Ten years ago, this would not have happened. But the gay rights revolution has advanced with such speed that when Vladimir Putin's regime began its ugly campaign against "homosexual propaganda," there was such a blast of protest that even the mighty Mr. Putin must have been shaken.
Government figures, athletes, authors, sports organizations, human-rights groups – all of them made it clear that they condemn the attitude of the Russian authorities, stand in solidarity with Russia's LGBTQ community and will not tolerate any hint of homophobia at the games.
That is what makes what happened in Toronto on Friday so disgraceful. By throwing a tantrum about the raising of the rainbow flag over City Hall, Mayor Rob Ford set himself apart and embarrassed his city once again. Mayors around Canada have raised the flag. He wants to pull ours down.
After hearing about the flag-raising, which went through all the proper channels, a clearly peeved Mr. Ford marched out the front door to inspect the Canadian flag he had draped on the window of his office. The Olympics, he says, are about patriotism, not "sexual preference."
But to state what is obvious to everyone but him, there is no contradiction between rooting for Canadian athletes and protesting against the treatment of gays and lesbians in Russia. The protest does not drown out the cheering. The flag-raising was a small and wholly appropriate gesture of moral support. The flag went up on a ceremonial flagpole. The official Canadian flag continued to fly on its own, taller pole.
In some ways, this episode was worse than the other humiliations Mr. Ford has brought on his city. Those were about his dubious behaviour. This is about his dubious attitudes.
Questions about his views on gay people have hovered over him like a cloud since he first declined to take part in the annual Pride parade. They grew when reports last spring about the infamous crack video said he could be overheard making an anti-gay slur.
This week, he added fuel to the suspicion when he said would never go to a Pride parade. When asked before why he skipped it, he has said he always goes to the family cottage on that weekend. This time, he said simply: "I'm not going to go to the Pride parade. I've never been to a Pride parade. I can't change who I am."
His brother Doug said the mayor is not homophobic and even – imagine that – has gay friends. But the mayor himself has said or done nothing to counteract the growing impression that he harbours a prejudice. Kristyn Wong-Tam, the city councillor and gay-rights activist who has tried patiently to gain the mayor's support, used the word "bigoted" to describe him after Friday's events. Others said the flag affair had torn away what was left of the thin veil over his feelings.
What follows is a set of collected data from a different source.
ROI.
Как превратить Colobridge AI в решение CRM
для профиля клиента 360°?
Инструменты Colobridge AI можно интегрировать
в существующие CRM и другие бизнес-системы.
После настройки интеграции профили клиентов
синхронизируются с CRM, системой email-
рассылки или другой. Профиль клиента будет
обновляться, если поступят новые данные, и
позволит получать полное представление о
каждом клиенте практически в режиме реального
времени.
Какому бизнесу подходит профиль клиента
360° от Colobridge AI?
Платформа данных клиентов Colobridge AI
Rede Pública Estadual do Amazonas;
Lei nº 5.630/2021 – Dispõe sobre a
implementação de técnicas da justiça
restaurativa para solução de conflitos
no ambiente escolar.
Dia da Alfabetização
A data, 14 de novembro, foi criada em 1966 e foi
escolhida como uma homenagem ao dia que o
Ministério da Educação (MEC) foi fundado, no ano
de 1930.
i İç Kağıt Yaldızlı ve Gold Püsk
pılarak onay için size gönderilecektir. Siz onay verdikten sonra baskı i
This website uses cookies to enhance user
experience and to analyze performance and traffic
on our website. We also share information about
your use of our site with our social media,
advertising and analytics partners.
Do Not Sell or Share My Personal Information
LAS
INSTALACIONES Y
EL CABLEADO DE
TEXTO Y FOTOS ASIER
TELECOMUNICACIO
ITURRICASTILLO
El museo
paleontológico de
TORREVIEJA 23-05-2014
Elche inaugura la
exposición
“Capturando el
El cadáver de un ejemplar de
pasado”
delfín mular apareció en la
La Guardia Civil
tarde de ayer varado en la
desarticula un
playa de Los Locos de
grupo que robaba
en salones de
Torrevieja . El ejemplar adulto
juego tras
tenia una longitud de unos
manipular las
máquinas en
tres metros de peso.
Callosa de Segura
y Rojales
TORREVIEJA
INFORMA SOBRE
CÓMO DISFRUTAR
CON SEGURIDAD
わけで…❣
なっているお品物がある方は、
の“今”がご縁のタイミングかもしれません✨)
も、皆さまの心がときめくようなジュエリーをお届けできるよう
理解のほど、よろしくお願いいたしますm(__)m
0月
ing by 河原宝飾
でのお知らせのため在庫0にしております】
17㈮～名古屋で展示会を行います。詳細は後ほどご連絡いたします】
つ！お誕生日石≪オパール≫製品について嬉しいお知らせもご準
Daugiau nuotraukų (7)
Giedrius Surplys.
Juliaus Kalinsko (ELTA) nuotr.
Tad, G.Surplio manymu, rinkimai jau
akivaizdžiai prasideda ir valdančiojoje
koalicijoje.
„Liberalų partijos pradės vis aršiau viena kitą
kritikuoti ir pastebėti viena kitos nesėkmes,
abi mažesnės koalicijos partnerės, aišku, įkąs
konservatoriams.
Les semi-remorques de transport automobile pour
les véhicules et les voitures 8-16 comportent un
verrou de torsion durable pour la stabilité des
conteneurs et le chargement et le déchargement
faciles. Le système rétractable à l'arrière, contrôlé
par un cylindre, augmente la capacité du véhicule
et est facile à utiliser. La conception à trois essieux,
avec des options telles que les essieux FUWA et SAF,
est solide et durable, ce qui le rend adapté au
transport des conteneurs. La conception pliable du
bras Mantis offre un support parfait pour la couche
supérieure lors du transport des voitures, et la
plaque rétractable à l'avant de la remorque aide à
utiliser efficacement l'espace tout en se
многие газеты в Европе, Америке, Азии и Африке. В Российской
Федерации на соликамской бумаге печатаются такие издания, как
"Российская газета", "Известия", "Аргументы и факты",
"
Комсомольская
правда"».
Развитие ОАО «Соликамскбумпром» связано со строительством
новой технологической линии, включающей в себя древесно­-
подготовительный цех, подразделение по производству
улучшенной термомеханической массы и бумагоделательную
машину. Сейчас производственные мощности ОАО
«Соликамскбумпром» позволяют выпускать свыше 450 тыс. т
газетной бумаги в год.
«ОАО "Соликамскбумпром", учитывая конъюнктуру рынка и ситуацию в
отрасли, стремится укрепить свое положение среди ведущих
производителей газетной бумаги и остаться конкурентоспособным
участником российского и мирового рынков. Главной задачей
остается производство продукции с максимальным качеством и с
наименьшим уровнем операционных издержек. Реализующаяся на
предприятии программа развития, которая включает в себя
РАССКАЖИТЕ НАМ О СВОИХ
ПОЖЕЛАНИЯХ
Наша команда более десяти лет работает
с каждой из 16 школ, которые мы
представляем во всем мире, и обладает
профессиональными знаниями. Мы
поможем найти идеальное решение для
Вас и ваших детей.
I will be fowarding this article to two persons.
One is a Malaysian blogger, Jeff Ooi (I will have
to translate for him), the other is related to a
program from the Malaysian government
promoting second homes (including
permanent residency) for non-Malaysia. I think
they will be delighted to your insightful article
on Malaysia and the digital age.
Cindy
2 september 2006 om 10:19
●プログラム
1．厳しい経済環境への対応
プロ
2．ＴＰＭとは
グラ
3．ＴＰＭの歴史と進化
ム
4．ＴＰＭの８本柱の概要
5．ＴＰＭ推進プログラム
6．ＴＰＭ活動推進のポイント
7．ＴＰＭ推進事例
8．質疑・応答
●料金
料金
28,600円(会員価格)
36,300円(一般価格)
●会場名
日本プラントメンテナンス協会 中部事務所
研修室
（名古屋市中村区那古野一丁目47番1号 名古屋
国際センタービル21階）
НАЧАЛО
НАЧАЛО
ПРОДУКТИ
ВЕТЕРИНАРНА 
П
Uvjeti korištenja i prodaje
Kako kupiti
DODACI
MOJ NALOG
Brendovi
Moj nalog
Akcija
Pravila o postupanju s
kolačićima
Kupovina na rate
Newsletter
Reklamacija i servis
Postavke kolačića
If they are wrong about him – if he merely thought that the rainbow flag was a distraction – he could have said so. He could have come out of his office and said that he did not like the flag raising but he has no problem with gay people and believes they deserve equal rights. Instead, he left City Hall saying he still wanted the flag taken down.
What an awful way to begin the year in which Toronto will host the World Pride festival, bestowed on the city in part because of its reputation as an accepting place – a reputation the mayor is doing his best to undermine.